(Material provided)

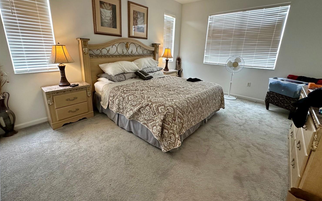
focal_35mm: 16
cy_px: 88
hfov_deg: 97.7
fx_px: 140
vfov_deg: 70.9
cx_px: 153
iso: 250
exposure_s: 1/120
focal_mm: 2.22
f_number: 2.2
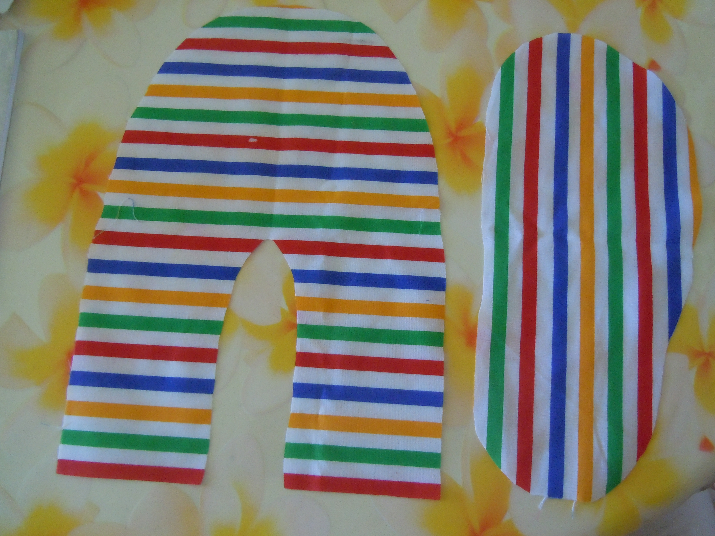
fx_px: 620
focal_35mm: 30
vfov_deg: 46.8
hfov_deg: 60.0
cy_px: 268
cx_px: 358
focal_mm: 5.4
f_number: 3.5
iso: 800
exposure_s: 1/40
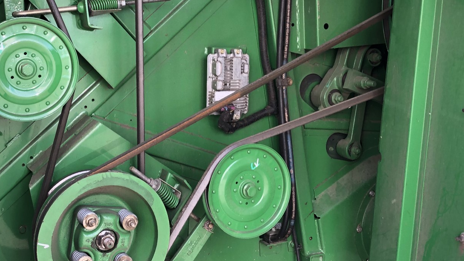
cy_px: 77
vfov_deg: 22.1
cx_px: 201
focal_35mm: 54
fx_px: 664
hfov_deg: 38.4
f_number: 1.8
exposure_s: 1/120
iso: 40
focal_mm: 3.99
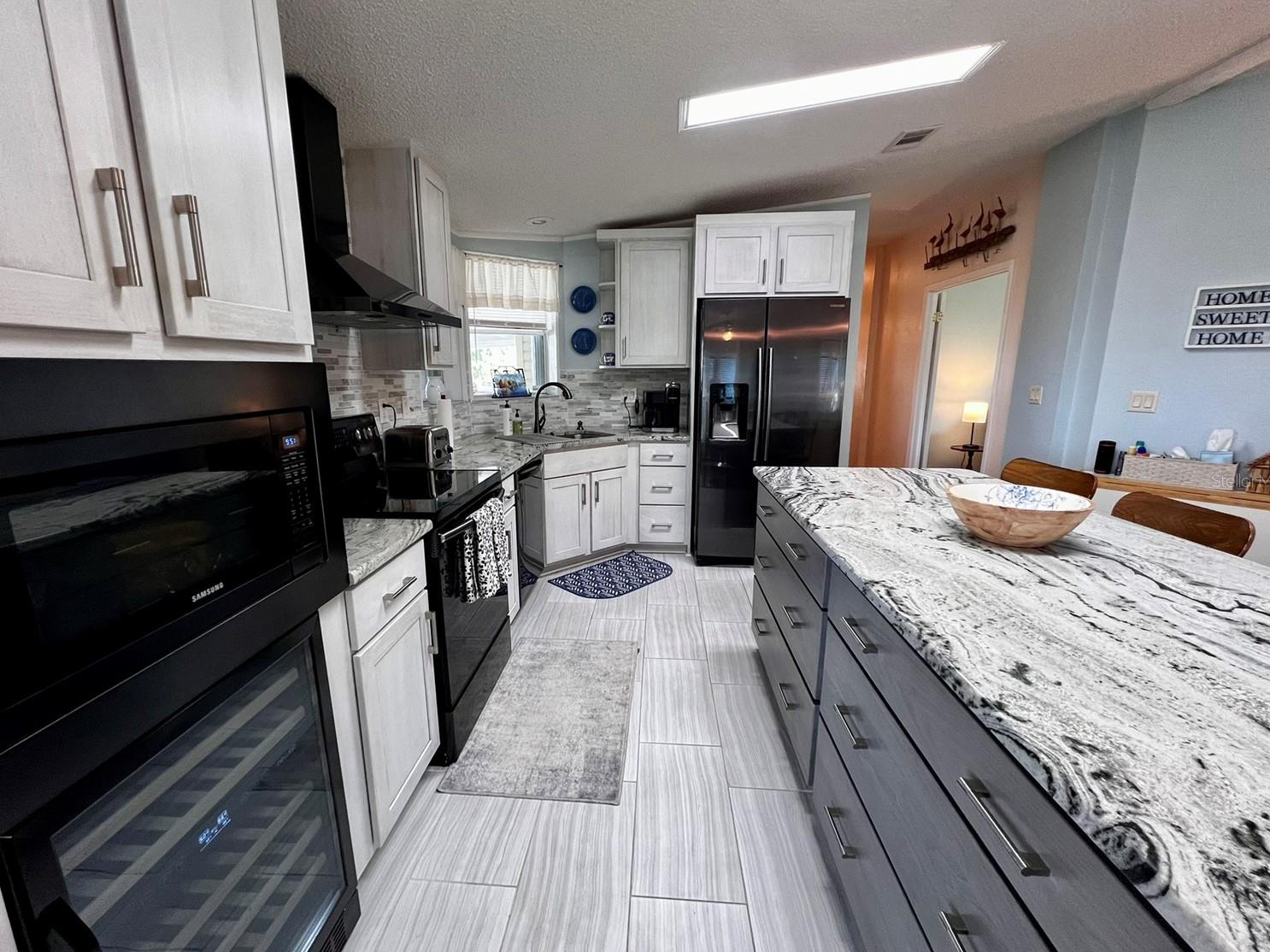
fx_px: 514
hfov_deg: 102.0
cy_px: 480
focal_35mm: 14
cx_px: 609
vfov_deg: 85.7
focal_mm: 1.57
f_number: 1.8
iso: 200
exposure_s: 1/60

(End Material provided)
(Material provided)

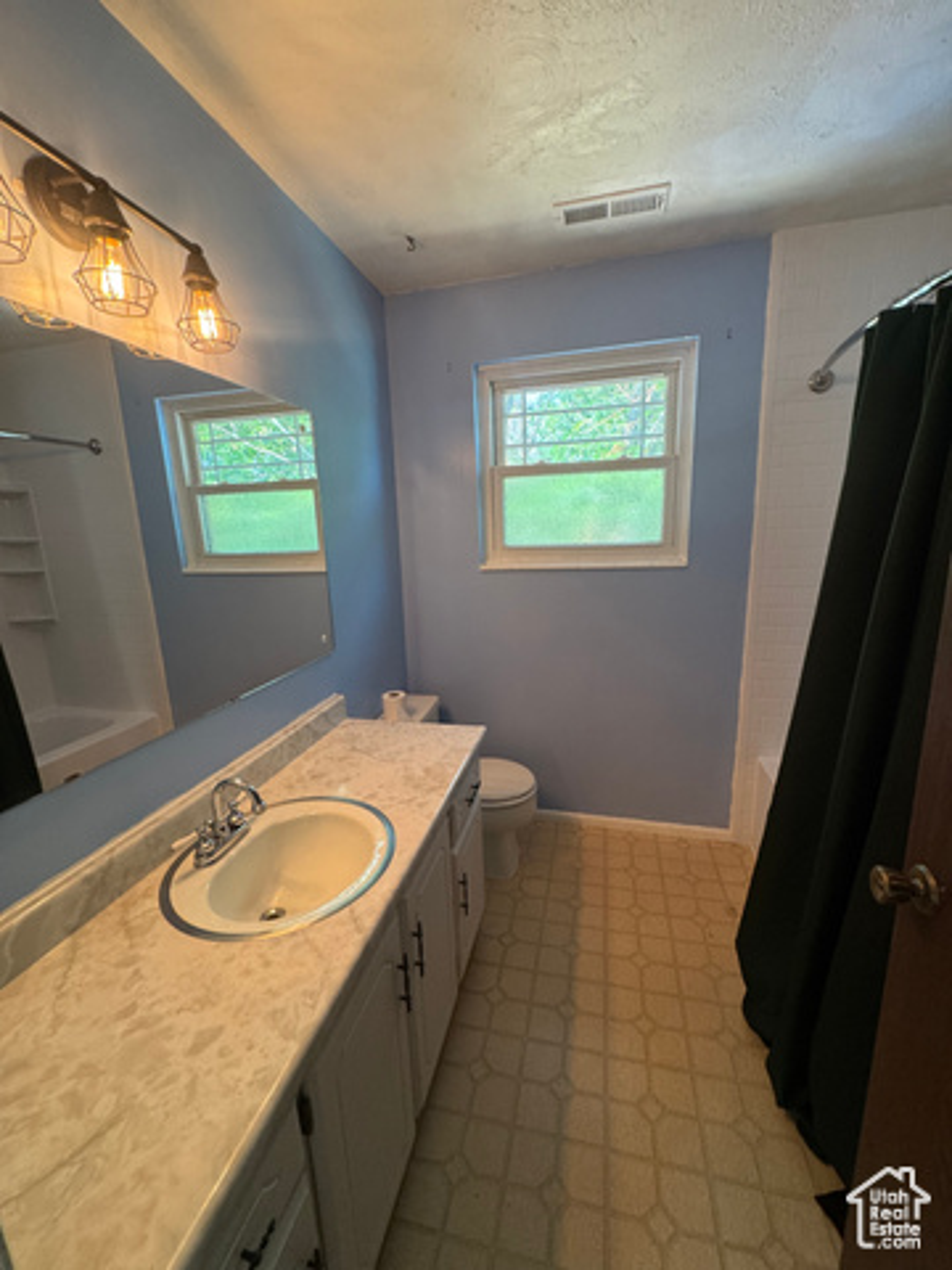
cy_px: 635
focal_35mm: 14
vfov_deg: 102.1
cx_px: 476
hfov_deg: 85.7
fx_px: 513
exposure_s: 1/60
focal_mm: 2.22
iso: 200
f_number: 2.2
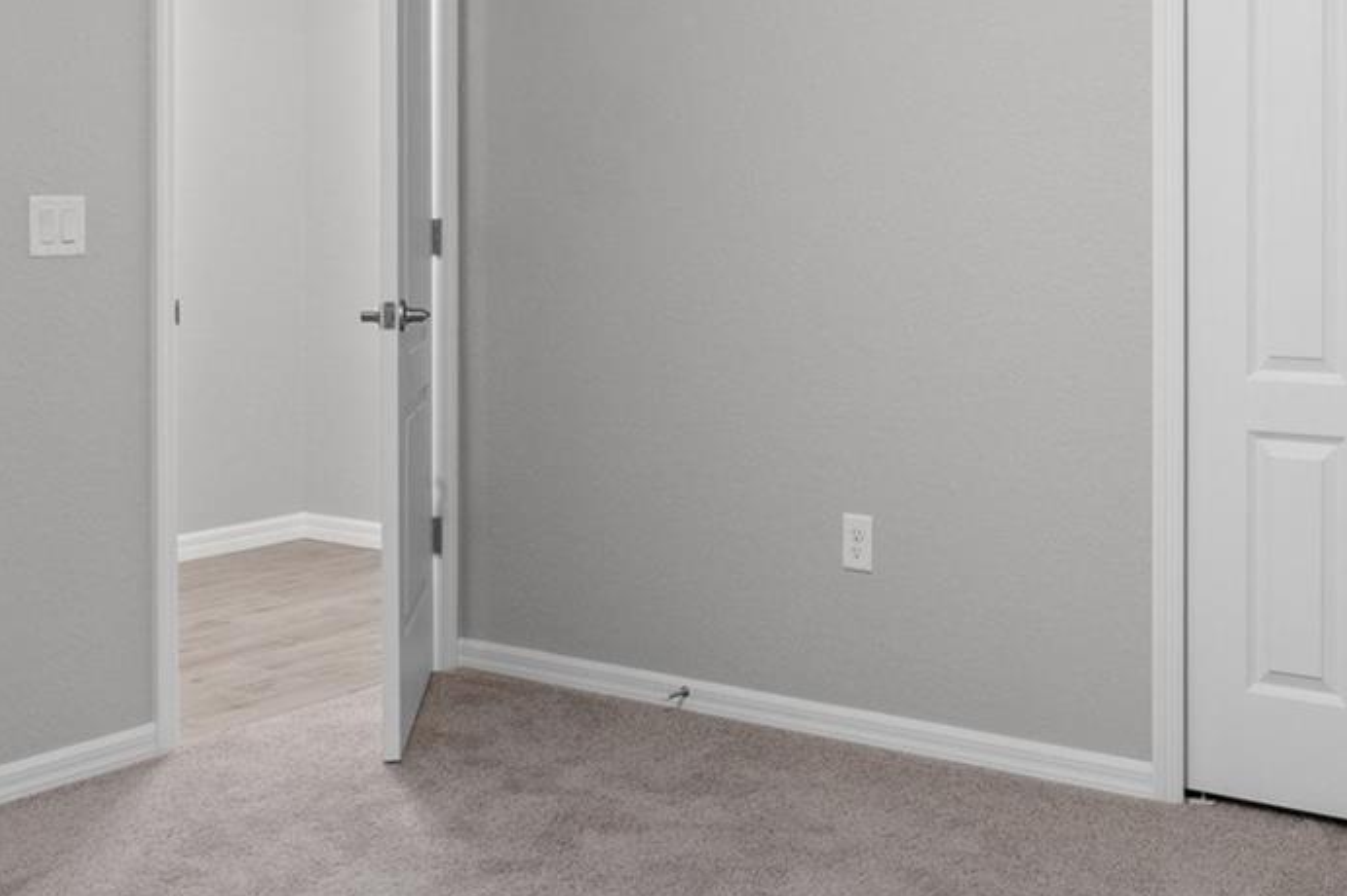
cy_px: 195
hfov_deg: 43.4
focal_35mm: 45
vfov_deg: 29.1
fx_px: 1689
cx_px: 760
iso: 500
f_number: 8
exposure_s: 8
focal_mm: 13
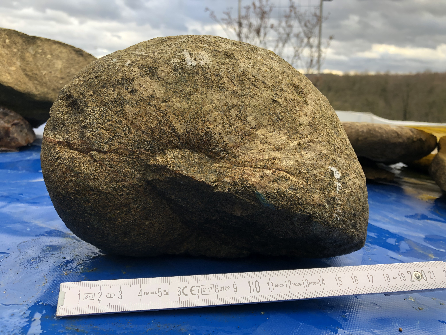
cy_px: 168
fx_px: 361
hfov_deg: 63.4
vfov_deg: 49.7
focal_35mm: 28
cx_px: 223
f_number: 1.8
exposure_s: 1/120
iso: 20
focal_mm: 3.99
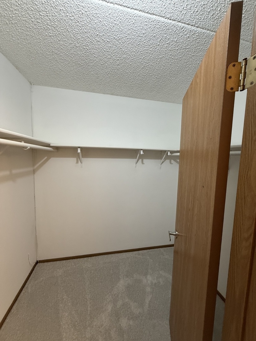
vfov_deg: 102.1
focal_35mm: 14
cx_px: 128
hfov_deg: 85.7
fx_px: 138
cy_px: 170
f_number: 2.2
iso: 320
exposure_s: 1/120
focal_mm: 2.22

(End Material provided)
(Material provided)

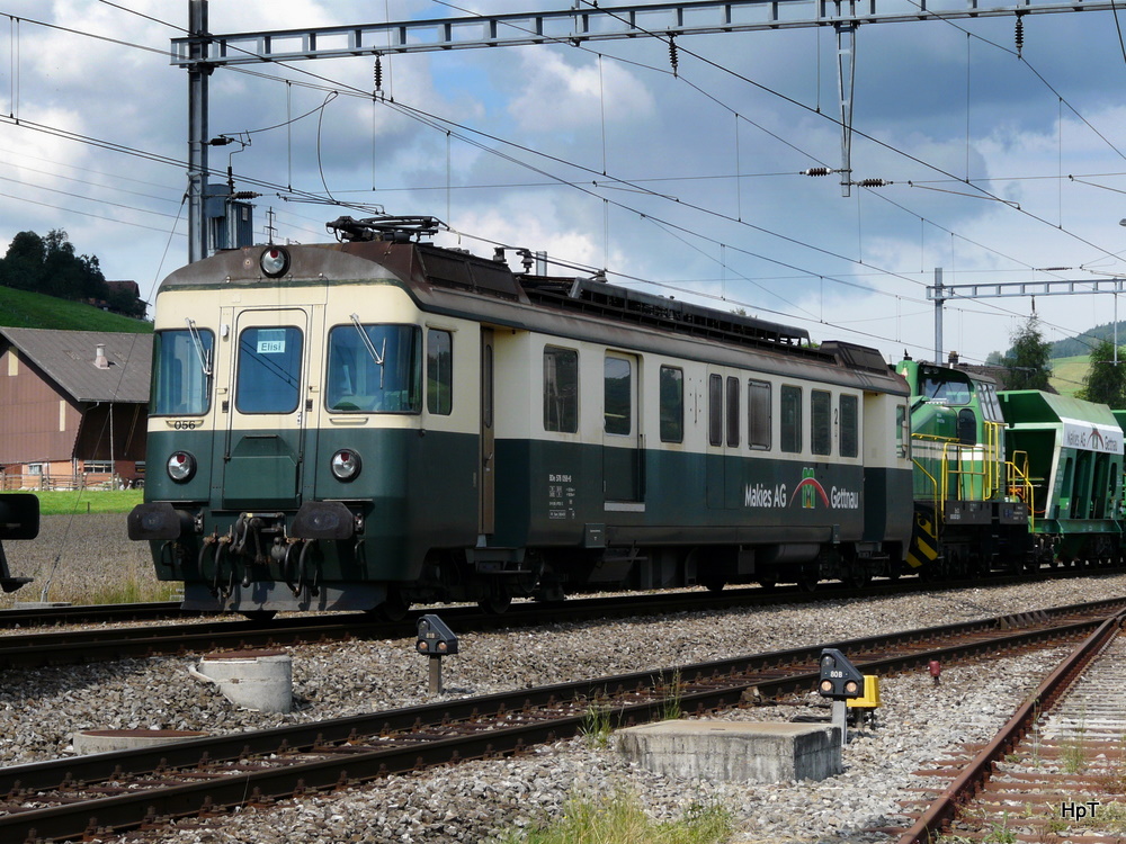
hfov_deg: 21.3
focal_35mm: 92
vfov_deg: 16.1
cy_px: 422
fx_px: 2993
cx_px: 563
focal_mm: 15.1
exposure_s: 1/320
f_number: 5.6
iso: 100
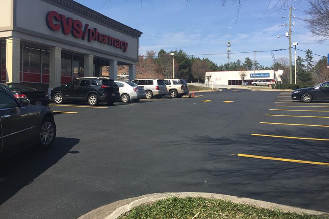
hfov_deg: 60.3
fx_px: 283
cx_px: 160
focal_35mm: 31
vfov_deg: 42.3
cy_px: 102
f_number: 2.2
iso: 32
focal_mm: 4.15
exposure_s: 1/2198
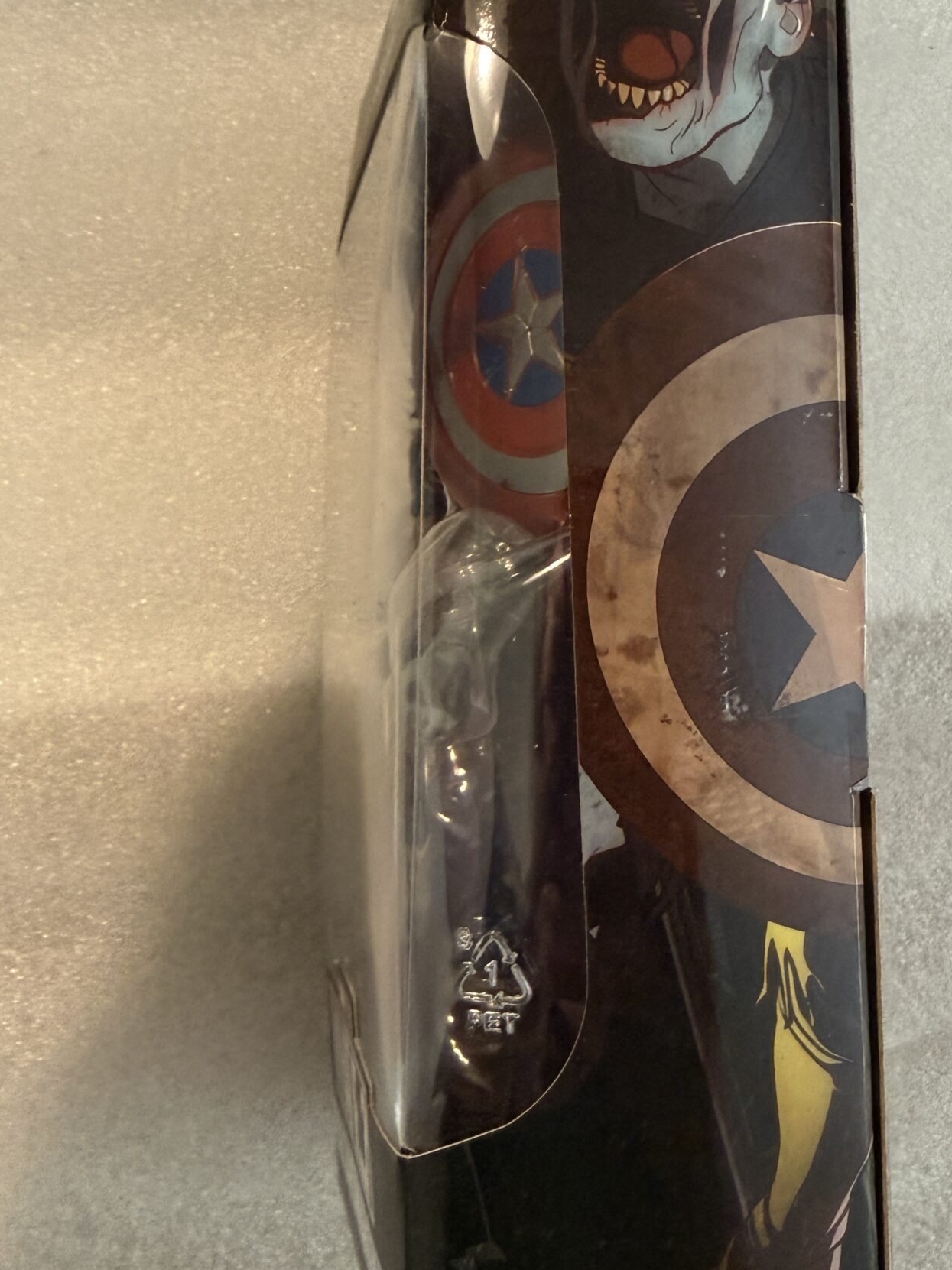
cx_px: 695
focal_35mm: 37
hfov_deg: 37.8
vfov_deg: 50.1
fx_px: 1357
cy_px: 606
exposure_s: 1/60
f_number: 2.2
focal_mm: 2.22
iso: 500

(End Material provided)

Task brief >>
Look above for the line with "focal_35mm: 16" and the line with "exposure_s: 1/40", then restate exactly those two lines and all lines between them, with no pictures.

Result for this exercise >>
focal_35mm: 16
cy_px: 88
hfov_deg: 97.7
fx_px: 140
vfov_deg: 70.9
cx_px: 153
iso: 250
exposure_s: 1/120
focal_mm: 2.22
f_number: 2.2
fx_px: 620
focal_35mm: 30
vfov_deg: 46.8
hfov_deg: 60.0
cy_px: 268
cx_px: 358
focal_mm: 5.4
f_number: 3.5
iso: 800
exposure_s: 1/40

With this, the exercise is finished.